Crime analysis dashboards in Tableau

So previously I have rewritten a few of my Crime Analysis tutorials (in Excel) to show how to use Tableau.

It takes too much work to do a nice tutorial like that with no clear end user, so I will just post some further examples I have been constructing to self-teach myself Tableau. To see my current workbook, you can download the files here.

The real benefit of Tableau over static charts in Excel (or whatever statistical program), is you can do interactive filtering and brushing/linking. So here is an example GIF showing how you can superimpose the weekly & seasonal chart I showed earlier, along with additional charts. Here instead of a dropdown to filter by different crime types, I show how you can use a Treemap as a filter. You can also select either one element or multiple elements, so first I show selecting different types of larceny (orange), then I show selecting all of the Part 2 nuisance crimes.
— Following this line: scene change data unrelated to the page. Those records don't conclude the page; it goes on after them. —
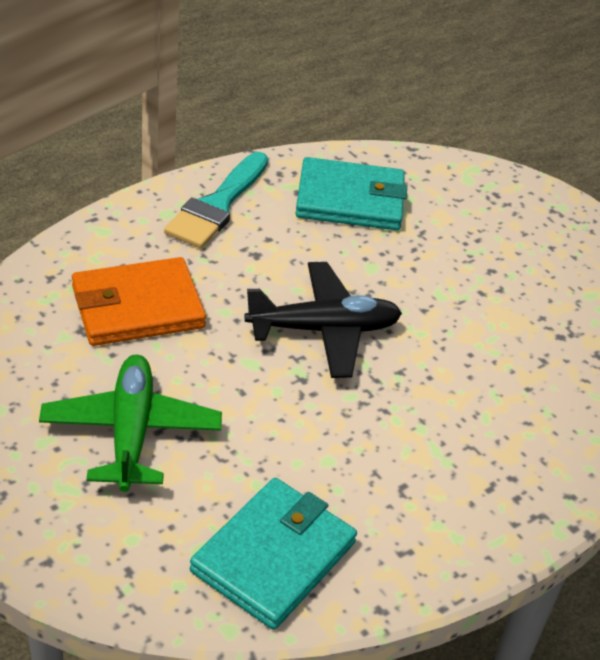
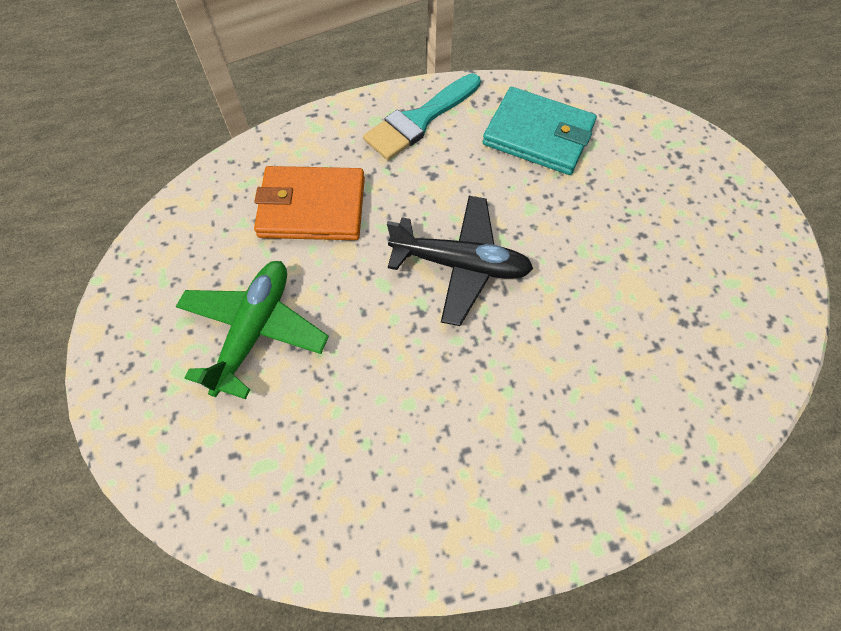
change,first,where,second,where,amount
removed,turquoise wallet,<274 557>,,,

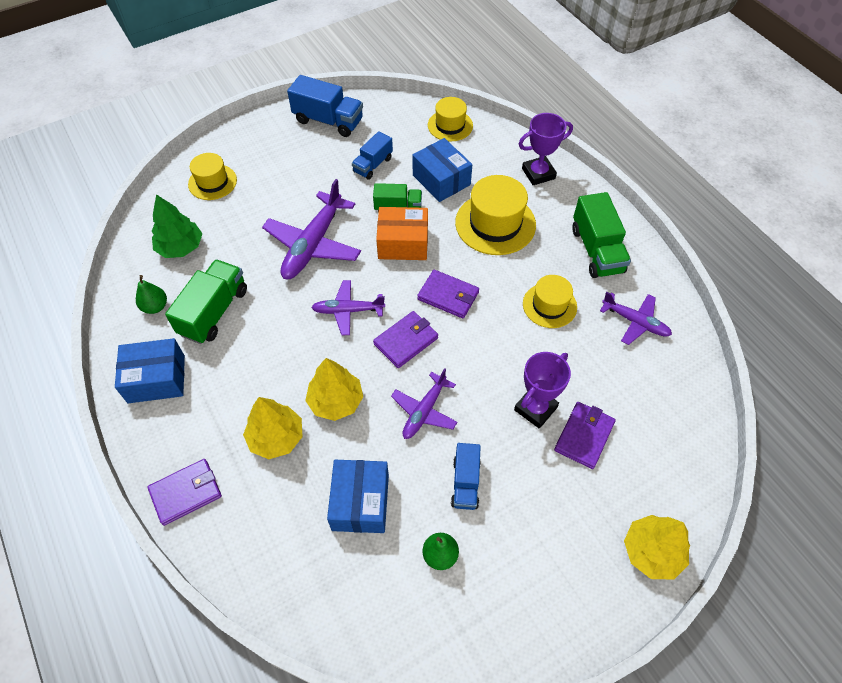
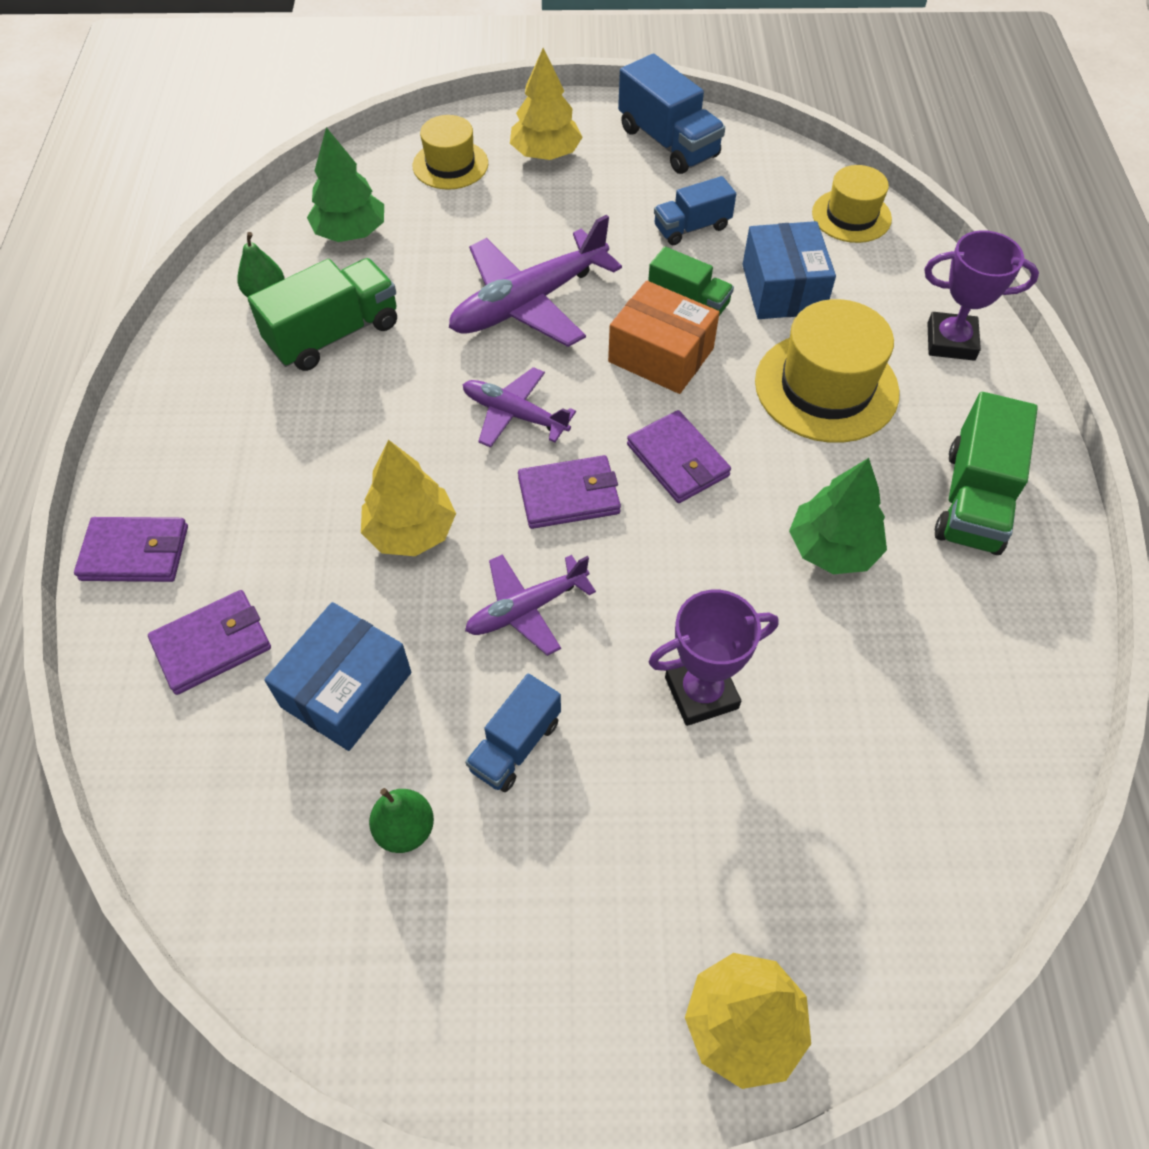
change,first,where,second,where,amount
moved,purple wallet,<584 436>,,<212 644>,
moved,yellow tree,<276 437>,,<546 154>,
replaced,yellow hat,<549 305>,green tree,<832 548>,
removed,blue box,<156 379>,,,
removed,purple plane,<635 322>,,,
The Treemap idea is courtesy of Jerry Ratcliffe and Grant Drawve, and one of my co-workers used it like this in a Tableau dashboard to give me this idea. Here the different colors represent Part 2 disorder crimes (Blue), Property Crimes (orange), and Violent Crimes (Red). While you cannot see labels for each one, it does has tooltips, so in the end you can see what individual cells contain when you also consider the interactivity component.

You can mash-up additional tables, graphs, and maps as well. Here is another example using Compstat like tables for crime totals by year, a table of counts of crime per street (would prefer to do individual addresses, but the Burlington CAD data I used to illustrate does not have individual addresses) filtered to the top 30, and a point map. You can select any one graphic and it subsets the others.

While Tableau has maps I am not real bemused by them offhand. Points maps are no big deal, but with many points they become inscrutable. You can do a kernel density map, but it is very difficult to make it look reasonable depending on the filtering/zoom. If Tableau implements something like Leaflets cluster marker for point maps I think that would be a bit more friendly.

Dashboards no doubt are a trade-off with space. You can only reasonably put so much in a limited space. But brushing/linking between graphics is a really big different between Tableau and other traditional static graphics. It may not always be necessary, but it can sometimes be useful.

Next up I have a few ideas to make a predictive model monitoring dashboard in Tableau.